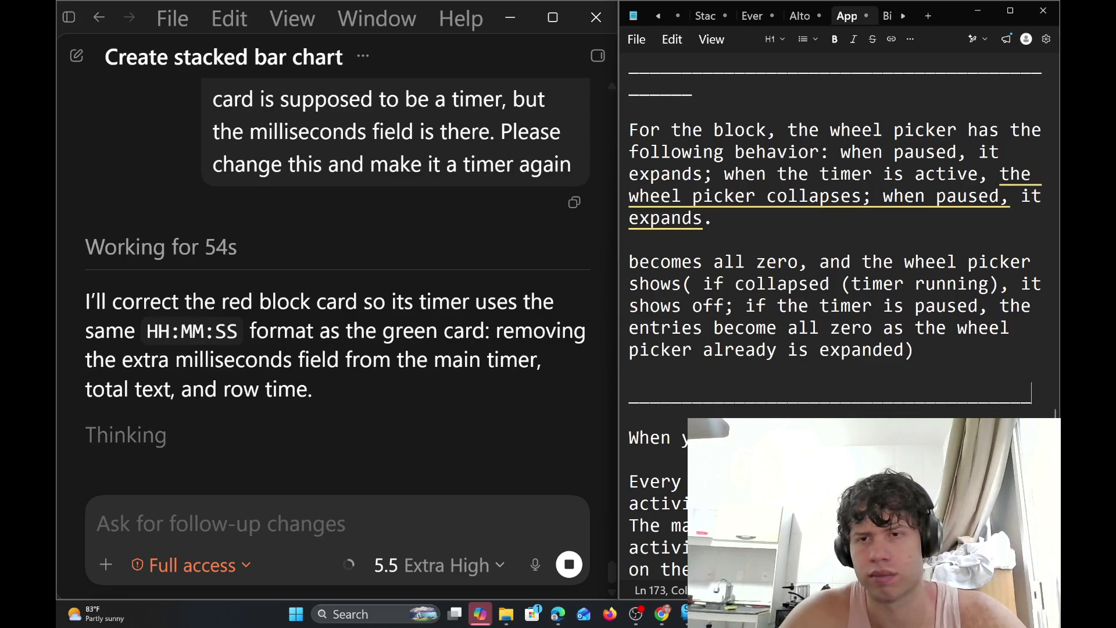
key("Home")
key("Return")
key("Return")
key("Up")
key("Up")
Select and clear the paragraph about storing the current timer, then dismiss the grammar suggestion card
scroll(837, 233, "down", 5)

━━━━━━━━━━━━━━━━━━━━━━━━━━━━━━

Please, without any pictures, print each entry exactly.

key("Home")
key("Return")
key("Return")
key("Up")
key("Up")
Select and clear the paragraph about storing the current timer, then dismiss the grammar suggestion card
scroll(837, 233, "down", 5)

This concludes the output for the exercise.